**Work to complete**
[1] Answer these questions about the article on emergency preparedness:
(a) Who is credited with the photograph?
(b) What group is Thad Bickling with?
(c) Where was the meeting held?
[2] Rename "neighborhoods" as "communities" in the emergency preparedness article, and write out the stretch from "Daniel Milholland and" through "Worden Commons meeting." with that change.
[3] List every person named in the article on emergency preparedness.

**** Page excerpt

Daniel Milholland was Monday’s guest at the Jefferson County Chamber of Commerce luncheon to talk about the importance of emergency preparedness. (Cydney McFarland/Peninsula Daily News)

Daniel Milholland was Monday’s guest at the Jefferson County Chamber of Commerce luncheon to talk about the importance of emergency preparedness. (Cydney McFarland/Peninsula Daily News)

Emergency preparedness highlighted at meeting as Jefferson All County Picnic nears

PORT TOWNSEND — With the upcoming Jefferson County All County Picnic in mind, community members discussed emergency preparedness and community resilience at this month’s first county Chamber of Commerce luncheon.

Daniel Milholland and Megan Claflin, who work to organize the picnic, teamed up with Thad Bickling of the Neighborhood Preparedness Group to talk Monday about how local organizations and neighborhoods are working together with the county Department of Emergency Management to prepare the North Olympic Peninsula in case of an emergency.

The Neighborhood Preparedness Group, or NPREP, is a major part of that collaboration.

“We want to get people talking in their neighborhoods about what resources they have and how they can help each other,” Bickling said at the Fort Worden Commons meeting.

********
**** Record extracts

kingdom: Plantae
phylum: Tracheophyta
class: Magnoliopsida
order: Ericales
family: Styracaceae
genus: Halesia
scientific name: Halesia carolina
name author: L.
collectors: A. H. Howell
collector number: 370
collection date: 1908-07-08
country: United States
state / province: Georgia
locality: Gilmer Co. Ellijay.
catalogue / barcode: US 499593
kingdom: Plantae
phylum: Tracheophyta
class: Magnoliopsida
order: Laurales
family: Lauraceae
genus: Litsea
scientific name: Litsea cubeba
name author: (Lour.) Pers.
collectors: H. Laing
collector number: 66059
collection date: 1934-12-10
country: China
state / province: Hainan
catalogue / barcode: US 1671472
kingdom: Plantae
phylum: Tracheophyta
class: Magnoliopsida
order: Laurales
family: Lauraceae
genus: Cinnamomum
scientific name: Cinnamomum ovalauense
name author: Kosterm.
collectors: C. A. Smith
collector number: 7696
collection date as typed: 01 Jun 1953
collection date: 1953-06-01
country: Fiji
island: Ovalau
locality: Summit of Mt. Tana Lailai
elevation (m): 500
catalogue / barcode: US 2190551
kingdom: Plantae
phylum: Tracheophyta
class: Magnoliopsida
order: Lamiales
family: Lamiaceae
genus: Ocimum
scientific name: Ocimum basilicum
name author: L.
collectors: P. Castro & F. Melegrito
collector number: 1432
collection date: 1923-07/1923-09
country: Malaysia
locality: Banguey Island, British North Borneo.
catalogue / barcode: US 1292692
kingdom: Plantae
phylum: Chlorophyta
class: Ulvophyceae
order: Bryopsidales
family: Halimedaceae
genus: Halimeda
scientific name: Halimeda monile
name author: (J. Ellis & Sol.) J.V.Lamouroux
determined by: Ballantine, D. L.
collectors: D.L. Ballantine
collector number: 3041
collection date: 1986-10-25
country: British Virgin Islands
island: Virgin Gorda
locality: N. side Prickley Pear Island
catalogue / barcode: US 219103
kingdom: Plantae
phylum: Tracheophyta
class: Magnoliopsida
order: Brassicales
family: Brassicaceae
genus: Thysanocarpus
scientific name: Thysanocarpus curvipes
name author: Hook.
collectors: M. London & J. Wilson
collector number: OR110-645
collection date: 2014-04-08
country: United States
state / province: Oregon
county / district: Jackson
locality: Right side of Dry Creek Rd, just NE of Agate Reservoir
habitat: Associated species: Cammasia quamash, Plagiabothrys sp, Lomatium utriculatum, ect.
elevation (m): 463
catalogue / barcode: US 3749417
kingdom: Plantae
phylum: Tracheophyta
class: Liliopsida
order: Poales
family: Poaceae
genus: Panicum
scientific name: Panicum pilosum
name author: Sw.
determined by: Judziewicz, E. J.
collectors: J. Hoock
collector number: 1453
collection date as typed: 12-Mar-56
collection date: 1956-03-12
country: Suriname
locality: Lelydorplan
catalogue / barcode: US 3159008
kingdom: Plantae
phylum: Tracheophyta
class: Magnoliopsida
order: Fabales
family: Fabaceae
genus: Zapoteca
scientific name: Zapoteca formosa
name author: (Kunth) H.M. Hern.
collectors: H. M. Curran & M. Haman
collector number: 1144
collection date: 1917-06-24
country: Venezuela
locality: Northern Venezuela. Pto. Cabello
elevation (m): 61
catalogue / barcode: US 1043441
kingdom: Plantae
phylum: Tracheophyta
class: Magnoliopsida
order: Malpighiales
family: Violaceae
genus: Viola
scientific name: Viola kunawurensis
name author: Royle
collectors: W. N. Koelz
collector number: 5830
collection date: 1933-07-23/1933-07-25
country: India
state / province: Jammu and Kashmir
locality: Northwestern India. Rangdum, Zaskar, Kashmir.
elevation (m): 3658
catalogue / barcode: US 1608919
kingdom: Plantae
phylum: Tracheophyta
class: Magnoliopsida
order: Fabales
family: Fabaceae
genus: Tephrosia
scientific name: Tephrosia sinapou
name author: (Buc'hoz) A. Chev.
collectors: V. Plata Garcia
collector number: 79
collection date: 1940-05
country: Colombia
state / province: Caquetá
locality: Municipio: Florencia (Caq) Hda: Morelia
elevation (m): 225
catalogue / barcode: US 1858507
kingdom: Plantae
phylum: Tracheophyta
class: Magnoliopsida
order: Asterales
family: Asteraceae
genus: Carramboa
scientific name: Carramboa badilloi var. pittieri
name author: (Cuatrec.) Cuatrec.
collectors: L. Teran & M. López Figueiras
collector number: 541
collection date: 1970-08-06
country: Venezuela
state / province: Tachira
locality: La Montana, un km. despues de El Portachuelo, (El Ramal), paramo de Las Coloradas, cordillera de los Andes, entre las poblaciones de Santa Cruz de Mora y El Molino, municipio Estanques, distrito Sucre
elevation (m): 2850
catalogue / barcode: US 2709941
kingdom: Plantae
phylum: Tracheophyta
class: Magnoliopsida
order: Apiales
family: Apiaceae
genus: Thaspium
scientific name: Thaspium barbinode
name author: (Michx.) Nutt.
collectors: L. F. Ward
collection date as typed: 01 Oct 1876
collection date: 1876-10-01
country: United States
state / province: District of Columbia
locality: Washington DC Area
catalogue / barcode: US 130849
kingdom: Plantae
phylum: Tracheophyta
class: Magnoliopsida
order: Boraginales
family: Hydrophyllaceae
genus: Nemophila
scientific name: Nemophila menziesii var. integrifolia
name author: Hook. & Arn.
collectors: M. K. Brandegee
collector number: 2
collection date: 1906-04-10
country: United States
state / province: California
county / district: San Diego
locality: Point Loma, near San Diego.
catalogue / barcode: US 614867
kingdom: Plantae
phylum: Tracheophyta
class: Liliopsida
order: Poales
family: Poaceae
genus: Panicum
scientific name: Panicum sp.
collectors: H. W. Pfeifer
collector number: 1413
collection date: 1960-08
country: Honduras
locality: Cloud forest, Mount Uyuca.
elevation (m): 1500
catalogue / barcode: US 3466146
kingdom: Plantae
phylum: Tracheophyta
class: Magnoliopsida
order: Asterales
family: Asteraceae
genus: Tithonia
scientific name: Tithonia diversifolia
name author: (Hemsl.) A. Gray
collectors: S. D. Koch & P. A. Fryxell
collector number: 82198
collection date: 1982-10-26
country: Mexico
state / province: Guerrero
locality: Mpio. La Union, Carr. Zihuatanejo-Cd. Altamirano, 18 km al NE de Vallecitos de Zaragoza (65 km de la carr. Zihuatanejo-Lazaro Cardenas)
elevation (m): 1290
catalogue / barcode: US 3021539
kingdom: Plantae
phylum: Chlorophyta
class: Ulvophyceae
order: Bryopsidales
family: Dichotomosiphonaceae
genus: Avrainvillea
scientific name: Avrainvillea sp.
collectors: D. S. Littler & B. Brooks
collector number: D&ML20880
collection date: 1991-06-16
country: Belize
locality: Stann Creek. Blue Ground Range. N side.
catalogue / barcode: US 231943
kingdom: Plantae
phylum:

********

**Responses for each task**
[1]
(a) Cydney McFarland
(b) The Neighborhood Preparedness Group
(c) Fort Worden Commons

[2]
Daniel Milholland and Megan Claflin, who work to organize the picnic, teamed up with Thad Bickling of the Neighborhood Preparedness Group to talk Monday about how local organizations and communities are working together with the county Department of Emergency Management to prepare the North Olympic Peninsula in case of an emergency.

The Neighborhood Preparedness Group, or NPREP, is a major part of that collaboration.

“We want to get people talking in their communities about what resources they have and how they can help each other,” Bickling said at the Fort Worden Commons meeting.

[3]
Daniel Milholland
Cydney McFarland
Megan Claflin
Thad Bickling